Woofer noise, VC rubbing or something else?

TLS Guy

TLS Guy

Seriously, I have no life.
A majority of VC are overhung in most consumer, and lots of pro gear. You seem to make a lot of assumptions on the woofers based off of a crappy phone video that doesn’t provide any objective data.

If the drivers had poor linear excursion, there’s no way the 5.25” driver in the smaller speakers could reproduce 100dB at 50hz with 3.6% distortion at a distance of 11’.
Yes, Overhung voice coils are used a lot but should not be. Again it comes to quality and price. The fact is that overhung voice coils, especially the one shown have problems with heat and thermal compression.

The VC out of the gap, does not have any heat sinking. This makes it more prone to burnout and thermal compression.

I believe that the complete VC winding should stay in the gap during the whole of linear travel.
This alone does not make for a uniform magnetic field with travel. However modern techniques use methods like copper rings above and below the coil to keep the magnetic field linear.

This is how it is accomplished in the drivers I use: -

By using two heavy copper rings fitted above and below the magnet gap defined by a T-shaped pole piece, which was press-fit into a bumped back plate. To further enhance the heat transfer capability, a solid copper phase plug was fitted to the top of the upper ring. The stationary phase plug replaces a conventional dust cap and thereby eliminates the acoustic resonator behind the dust cap. At the same time, the excellent thermal conductivity of the phase plug aids tremendously in heat dissipation, while the air movement from the cone over the phase plug also serves to cool the motor.

My Dynaudio drivers are also underslung. When working on the JWs many years ago, we were all convinced they needed to be underslung. There is a lot more to building a good driver then meets the eye, and getting the motor system optimized is crucial.

It seems to me that there is a lot of coil out of the gap on those drivers. One certainly wonders in that event if ding your testing the former did not leave the gap and incur some damage.

There really is a world of difference in the sound quality of run of the mill drivers, and those designed using best practice.

Given problem:
In the forum post about woofer voice coils, what replaces the conventional dust cap in the drivers the writer uses?

Information provided:
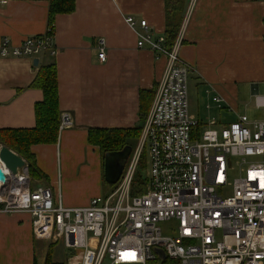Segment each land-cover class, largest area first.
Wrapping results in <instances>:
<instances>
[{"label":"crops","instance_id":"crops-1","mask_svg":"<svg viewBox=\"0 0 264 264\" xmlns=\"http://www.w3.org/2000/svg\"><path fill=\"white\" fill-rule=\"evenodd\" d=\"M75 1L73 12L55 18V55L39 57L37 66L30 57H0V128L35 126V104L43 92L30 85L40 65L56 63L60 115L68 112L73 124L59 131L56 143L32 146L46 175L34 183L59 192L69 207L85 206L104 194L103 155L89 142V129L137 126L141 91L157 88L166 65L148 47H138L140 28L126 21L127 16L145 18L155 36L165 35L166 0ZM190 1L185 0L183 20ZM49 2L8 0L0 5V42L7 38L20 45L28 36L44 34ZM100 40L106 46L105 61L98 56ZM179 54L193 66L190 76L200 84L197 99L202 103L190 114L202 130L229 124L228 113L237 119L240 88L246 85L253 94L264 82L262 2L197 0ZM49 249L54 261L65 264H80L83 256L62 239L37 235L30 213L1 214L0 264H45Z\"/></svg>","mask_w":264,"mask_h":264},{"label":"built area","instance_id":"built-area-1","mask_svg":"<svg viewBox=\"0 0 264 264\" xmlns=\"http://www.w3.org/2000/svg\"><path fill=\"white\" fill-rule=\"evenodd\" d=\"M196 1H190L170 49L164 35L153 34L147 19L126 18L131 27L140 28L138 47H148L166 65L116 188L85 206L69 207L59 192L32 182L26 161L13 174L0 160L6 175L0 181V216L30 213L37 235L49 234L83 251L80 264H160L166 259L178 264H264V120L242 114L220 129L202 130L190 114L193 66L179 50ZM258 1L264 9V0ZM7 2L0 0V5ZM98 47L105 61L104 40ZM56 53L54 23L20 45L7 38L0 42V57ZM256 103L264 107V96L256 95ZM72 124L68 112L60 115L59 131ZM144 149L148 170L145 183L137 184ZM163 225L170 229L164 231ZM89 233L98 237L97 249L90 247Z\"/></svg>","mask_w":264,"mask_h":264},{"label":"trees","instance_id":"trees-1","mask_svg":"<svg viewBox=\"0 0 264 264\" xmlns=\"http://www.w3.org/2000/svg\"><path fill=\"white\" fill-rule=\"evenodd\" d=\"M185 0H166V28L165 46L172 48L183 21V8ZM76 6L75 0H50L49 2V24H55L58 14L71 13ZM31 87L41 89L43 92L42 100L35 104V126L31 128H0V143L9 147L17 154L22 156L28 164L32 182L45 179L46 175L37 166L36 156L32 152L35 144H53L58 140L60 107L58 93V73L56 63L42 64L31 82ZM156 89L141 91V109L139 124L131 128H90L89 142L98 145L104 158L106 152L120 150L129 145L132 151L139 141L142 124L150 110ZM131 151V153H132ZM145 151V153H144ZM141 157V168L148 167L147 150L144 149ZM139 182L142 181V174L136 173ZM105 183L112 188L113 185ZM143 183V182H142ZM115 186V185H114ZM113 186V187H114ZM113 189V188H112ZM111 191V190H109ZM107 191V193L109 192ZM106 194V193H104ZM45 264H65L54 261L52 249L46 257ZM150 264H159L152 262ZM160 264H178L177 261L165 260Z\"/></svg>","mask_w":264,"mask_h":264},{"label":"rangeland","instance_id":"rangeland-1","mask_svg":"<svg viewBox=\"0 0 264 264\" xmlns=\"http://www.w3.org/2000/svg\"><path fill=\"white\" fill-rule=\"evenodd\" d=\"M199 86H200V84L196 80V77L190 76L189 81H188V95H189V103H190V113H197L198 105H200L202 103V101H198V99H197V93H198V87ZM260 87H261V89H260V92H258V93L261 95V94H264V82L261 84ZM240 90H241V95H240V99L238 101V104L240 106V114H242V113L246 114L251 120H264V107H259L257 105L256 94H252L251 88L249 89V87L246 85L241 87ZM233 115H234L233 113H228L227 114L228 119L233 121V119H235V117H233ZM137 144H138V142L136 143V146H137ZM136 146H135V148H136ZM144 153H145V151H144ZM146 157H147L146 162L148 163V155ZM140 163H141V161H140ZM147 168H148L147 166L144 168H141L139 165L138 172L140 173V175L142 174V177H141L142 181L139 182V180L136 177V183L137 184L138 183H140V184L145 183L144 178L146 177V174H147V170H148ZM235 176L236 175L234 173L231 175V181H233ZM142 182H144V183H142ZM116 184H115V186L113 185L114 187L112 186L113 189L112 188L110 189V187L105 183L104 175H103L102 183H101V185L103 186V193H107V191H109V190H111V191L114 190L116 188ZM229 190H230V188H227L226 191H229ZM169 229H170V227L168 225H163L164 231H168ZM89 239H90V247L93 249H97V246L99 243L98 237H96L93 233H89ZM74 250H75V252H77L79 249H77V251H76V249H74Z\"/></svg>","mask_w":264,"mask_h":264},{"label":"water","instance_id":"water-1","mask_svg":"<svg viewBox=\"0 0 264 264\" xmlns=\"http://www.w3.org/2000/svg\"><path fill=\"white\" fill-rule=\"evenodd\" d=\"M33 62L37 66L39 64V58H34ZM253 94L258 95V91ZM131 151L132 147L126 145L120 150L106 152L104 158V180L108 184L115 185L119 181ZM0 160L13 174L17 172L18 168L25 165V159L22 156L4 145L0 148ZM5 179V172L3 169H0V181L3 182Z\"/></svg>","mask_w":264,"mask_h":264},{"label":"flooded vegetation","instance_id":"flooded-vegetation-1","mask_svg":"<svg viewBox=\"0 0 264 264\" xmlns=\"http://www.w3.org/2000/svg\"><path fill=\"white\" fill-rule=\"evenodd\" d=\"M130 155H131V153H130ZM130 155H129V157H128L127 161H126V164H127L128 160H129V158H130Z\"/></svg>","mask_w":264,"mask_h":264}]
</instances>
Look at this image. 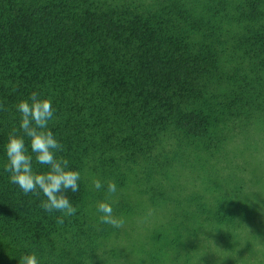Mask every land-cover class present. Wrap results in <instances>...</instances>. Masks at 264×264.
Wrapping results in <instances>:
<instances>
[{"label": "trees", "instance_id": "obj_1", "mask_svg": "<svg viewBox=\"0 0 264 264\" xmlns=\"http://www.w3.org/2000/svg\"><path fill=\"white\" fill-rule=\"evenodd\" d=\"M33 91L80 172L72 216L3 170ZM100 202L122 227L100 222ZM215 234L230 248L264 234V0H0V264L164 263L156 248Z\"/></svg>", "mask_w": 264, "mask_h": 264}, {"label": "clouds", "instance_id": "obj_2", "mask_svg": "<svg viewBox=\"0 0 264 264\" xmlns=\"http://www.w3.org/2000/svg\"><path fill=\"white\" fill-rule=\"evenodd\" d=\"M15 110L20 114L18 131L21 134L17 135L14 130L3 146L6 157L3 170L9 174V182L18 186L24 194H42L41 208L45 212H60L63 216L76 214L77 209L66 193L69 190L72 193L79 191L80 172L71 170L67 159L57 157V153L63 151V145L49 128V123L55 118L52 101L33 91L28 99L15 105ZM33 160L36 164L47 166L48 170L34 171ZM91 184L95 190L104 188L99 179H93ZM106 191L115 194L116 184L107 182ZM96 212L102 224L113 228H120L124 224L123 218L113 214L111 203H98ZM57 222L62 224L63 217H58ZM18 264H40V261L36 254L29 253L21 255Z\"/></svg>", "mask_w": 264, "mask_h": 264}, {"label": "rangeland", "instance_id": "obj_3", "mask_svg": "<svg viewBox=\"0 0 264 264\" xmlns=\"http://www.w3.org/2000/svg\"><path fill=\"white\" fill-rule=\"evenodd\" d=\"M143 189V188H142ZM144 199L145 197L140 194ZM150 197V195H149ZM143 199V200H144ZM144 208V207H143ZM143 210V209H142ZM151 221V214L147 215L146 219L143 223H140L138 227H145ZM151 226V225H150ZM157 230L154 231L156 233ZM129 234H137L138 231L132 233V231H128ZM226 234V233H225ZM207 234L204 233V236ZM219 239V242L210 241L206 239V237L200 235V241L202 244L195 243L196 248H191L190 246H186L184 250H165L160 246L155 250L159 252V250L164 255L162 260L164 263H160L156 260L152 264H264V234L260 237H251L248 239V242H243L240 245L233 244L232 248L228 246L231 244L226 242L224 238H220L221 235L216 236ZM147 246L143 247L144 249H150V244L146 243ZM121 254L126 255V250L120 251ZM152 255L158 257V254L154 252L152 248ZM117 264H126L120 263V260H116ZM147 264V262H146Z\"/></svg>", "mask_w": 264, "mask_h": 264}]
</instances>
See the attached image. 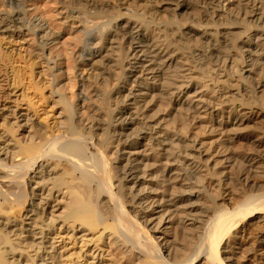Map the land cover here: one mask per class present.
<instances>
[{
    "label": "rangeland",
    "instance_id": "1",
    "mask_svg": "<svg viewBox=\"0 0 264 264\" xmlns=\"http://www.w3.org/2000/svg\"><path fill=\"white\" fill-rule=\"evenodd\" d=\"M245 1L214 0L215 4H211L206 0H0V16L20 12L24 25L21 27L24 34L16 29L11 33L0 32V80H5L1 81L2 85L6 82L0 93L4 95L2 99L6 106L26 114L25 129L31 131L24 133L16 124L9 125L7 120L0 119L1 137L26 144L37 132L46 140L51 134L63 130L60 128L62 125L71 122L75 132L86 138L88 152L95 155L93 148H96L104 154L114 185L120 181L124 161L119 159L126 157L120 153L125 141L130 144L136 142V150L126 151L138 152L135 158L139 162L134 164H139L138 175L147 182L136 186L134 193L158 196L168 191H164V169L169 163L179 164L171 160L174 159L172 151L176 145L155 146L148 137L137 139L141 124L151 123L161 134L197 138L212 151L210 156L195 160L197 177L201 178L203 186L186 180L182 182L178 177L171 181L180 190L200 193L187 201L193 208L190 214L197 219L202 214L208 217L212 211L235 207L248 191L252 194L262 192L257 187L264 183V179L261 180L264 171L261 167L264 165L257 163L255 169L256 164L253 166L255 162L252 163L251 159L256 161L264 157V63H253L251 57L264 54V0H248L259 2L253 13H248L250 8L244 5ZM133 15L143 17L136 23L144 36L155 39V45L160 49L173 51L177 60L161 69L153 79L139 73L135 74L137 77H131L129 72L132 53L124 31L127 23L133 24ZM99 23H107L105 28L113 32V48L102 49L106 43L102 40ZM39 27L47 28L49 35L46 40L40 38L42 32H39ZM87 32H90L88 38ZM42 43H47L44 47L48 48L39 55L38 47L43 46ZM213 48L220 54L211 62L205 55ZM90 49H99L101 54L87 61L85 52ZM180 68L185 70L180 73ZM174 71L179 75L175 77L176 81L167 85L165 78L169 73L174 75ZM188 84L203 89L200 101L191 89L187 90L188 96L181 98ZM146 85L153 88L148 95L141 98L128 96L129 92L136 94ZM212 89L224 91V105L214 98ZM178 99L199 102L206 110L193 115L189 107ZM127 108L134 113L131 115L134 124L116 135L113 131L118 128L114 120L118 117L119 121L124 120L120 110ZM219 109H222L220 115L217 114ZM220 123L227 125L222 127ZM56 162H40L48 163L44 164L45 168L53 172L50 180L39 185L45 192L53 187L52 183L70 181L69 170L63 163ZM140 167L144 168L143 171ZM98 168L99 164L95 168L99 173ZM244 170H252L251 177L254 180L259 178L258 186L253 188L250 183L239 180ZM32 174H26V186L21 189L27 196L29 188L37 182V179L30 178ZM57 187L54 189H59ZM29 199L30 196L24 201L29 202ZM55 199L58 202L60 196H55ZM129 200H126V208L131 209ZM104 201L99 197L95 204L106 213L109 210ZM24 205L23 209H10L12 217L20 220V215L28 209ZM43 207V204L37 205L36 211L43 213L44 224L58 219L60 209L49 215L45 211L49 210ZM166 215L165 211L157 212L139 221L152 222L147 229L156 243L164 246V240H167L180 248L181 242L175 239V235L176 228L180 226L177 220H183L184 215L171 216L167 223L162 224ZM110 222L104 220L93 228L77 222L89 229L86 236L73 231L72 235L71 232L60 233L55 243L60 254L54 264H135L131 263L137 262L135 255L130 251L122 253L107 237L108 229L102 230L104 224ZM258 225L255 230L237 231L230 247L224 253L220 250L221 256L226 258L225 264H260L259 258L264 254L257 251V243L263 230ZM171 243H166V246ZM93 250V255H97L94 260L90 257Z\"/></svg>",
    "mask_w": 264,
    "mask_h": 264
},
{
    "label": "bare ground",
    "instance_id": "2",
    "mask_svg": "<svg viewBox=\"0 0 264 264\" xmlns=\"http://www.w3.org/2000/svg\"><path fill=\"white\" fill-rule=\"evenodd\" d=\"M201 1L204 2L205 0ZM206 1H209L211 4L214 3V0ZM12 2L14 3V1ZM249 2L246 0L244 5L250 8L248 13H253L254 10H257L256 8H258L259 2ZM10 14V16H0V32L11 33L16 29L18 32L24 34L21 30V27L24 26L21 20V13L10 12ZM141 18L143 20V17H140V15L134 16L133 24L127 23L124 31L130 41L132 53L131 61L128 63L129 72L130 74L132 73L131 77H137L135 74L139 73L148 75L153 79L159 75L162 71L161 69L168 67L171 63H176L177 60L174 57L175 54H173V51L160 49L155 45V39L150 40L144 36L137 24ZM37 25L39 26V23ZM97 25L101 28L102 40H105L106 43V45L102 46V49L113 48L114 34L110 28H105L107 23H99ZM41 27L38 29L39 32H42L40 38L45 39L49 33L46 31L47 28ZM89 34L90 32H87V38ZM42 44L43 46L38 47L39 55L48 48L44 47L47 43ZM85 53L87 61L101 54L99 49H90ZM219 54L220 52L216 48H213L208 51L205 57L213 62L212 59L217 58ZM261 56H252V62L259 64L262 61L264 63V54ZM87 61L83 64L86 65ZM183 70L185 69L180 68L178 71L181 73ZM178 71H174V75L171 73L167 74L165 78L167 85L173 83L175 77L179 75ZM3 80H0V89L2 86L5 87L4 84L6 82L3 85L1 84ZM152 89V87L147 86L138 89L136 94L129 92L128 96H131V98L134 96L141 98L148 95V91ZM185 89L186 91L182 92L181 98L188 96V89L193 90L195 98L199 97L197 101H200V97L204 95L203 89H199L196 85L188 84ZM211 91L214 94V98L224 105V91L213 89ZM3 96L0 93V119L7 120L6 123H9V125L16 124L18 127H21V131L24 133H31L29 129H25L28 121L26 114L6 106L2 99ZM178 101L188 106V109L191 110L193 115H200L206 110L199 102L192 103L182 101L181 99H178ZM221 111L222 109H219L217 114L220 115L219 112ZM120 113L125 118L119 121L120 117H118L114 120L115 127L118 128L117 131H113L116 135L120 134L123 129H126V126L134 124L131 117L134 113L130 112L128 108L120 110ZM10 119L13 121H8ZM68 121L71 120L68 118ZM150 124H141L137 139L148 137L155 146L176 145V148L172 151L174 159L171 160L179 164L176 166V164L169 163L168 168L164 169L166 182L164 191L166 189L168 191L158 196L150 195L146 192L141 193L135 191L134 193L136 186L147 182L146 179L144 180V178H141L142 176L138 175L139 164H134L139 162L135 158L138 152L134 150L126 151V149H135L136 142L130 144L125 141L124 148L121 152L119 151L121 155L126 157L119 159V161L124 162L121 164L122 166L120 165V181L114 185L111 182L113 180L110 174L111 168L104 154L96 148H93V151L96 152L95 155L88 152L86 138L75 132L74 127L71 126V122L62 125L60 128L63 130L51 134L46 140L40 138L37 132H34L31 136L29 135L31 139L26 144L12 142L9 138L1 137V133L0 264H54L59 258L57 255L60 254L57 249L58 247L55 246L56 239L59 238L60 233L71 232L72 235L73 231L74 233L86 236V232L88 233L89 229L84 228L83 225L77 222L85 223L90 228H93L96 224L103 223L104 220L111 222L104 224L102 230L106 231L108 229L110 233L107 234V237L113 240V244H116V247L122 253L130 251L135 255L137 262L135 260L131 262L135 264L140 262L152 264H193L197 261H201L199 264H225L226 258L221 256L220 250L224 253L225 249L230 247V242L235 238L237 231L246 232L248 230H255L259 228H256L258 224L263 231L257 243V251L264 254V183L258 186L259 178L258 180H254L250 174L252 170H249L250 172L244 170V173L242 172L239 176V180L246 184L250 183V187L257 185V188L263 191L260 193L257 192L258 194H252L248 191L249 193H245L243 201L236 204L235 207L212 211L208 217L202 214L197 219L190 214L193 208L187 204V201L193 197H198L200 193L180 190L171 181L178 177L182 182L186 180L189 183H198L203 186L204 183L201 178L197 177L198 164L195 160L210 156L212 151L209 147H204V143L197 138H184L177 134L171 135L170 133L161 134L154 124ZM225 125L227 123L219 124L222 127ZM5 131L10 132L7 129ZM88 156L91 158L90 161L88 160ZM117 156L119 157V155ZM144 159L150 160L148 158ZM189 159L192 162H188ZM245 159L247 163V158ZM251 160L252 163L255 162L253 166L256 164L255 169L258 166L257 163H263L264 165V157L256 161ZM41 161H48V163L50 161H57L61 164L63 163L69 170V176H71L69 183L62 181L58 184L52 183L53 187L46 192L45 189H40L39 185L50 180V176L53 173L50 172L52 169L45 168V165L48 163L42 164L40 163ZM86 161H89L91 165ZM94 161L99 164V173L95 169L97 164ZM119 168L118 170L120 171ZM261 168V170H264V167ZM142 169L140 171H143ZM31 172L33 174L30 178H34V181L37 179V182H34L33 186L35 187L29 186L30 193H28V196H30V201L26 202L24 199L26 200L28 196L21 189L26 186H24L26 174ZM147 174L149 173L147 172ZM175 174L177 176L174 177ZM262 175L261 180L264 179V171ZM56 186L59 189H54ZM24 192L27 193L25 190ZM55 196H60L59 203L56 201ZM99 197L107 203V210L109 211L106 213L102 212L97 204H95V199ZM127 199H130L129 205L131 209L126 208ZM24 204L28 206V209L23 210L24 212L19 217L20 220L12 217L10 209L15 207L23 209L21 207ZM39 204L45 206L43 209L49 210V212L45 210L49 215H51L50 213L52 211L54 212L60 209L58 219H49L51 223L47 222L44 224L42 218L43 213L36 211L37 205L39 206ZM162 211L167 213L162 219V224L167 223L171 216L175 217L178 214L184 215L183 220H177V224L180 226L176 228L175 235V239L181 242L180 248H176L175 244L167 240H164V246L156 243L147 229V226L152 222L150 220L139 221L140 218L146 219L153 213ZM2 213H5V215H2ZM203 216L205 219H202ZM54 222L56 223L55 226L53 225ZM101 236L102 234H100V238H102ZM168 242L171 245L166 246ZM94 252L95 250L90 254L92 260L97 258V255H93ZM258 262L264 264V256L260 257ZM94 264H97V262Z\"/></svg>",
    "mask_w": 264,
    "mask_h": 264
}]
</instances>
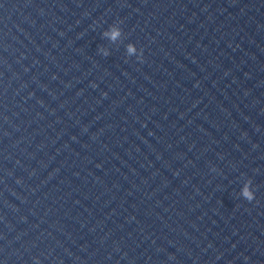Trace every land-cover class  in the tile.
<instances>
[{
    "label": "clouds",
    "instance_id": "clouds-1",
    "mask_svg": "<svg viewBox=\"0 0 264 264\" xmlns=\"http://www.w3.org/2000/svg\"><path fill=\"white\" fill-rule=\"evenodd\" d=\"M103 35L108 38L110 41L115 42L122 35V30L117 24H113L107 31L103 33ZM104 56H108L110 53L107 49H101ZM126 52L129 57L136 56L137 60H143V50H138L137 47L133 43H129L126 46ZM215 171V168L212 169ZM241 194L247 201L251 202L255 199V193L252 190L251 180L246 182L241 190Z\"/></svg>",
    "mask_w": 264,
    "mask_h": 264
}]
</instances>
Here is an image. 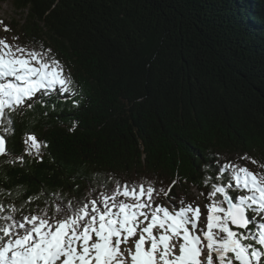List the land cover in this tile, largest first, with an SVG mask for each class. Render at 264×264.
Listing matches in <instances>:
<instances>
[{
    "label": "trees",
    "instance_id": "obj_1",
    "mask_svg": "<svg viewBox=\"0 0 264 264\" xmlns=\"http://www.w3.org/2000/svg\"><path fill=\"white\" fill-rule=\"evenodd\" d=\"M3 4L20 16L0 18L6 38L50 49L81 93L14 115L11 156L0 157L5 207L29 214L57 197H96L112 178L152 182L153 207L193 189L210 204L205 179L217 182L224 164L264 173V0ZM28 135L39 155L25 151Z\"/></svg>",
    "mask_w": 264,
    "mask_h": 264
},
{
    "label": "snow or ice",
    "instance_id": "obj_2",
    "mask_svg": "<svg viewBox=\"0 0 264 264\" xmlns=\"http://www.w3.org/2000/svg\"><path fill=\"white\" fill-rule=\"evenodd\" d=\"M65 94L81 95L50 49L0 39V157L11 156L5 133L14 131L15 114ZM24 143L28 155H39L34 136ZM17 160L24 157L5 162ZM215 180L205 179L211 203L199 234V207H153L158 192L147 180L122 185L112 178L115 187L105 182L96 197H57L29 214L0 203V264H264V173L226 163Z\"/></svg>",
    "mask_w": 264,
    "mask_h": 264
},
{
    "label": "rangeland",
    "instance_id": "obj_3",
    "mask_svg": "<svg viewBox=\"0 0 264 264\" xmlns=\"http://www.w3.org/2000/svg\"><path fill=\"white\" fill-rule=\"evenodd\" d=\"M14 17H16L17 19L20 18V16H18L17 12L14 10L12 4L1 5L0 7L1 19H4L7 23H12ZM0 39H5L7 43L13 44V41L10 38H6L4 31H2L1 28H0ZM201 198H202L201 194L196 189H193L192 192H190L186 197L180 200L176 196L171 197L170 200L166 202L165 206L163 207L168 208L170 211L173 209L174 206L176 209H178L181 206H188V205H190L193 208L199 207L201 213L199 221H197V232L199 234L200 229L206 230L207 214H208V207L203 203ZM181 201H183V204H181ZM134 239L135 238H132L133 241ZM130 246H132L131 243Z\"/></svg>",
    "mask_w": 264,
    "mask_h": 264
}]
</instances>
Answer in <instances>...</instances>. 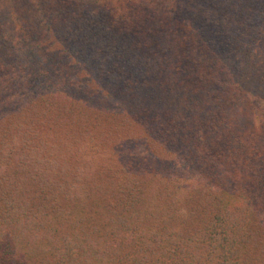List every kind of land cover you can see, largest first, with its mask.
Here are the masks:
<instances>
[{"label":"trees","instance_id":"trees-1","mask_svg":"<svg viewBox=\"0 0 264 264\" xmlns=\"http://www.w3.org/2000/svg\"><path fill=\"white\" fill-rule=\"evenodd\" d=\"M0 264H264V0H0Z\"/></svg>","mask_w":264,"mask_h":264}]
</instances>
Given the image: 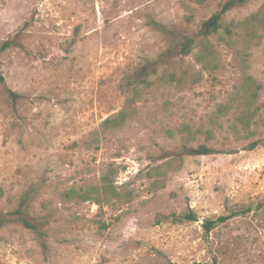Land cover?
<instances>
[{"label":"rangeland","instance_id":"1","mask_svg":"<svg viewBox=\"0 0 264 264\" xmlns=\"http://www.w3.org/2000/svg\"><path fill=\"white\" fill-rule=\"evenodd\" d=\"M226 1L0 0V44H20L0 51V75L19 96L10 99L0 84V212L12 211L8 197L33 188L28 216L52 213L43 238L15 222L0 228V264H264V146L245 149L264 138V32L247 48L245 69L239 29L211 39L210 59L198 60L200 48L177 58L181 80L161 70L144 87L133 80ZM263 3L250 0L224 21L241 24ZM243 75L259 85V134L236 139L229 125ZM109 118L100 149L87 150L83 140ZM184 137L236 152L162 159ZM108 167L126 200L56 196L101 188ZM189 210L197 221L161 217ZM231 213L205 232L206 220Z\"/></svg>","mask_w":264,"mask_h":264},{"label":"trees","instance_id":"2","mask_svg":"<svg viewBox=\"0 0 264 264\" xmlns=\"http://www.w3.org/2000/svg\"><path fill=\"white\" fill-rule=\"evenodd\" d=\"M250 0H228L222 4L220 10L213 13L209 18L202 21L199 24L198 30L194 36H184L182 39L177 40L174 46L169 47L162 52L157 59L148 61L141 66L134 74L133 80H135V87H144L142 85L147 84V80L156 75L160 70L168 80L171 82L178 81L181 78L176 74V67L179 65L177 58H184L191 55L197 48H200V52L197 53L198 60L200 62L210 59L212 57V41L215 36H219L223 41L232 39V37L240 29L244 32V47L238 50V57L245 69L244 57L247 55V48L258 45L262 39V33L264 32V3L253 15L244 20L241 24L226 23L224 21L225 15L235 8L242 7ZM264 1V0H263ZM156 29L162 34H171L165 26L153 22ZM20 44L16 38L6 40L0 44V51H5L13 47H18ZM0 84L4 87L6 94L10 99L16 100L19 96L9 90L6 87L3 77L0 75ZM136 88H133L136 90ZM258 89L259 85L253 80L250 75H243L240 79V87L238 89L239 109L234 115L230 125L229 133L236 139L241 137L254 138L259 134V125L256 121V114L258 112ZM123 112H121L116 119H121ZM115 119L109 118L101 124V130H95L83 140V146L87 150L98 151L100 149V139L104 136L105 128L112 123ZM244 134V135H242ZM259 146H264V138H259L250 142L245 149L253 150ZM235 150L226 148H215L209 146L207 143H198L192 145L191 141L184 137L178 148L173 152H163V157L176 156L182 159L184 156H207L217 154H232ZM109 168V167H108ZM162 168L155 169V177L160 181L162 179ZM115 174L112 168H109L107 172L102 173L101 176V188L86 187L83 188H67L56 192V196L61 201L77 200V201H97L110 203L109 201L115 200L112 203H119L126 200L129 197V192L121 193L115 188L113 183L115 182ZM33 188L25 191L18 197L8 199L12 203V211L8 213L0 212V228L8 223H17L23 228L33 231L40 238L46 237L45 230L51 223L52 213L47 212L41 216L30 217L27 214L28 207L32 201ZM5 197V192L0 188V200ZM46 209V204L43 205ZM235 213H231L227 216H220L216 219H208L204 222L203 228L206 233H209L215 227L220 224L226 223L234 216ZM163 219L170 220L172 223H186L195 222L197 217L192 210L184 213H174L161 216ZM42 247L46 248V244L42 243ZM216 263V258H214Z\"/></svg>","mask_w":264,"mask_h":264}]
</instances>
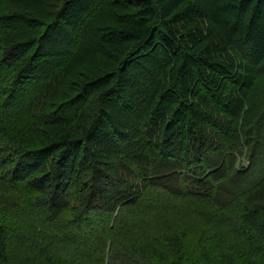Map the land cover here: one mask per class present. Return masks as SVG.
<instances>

Task output:
A stationary solid copper phase plug.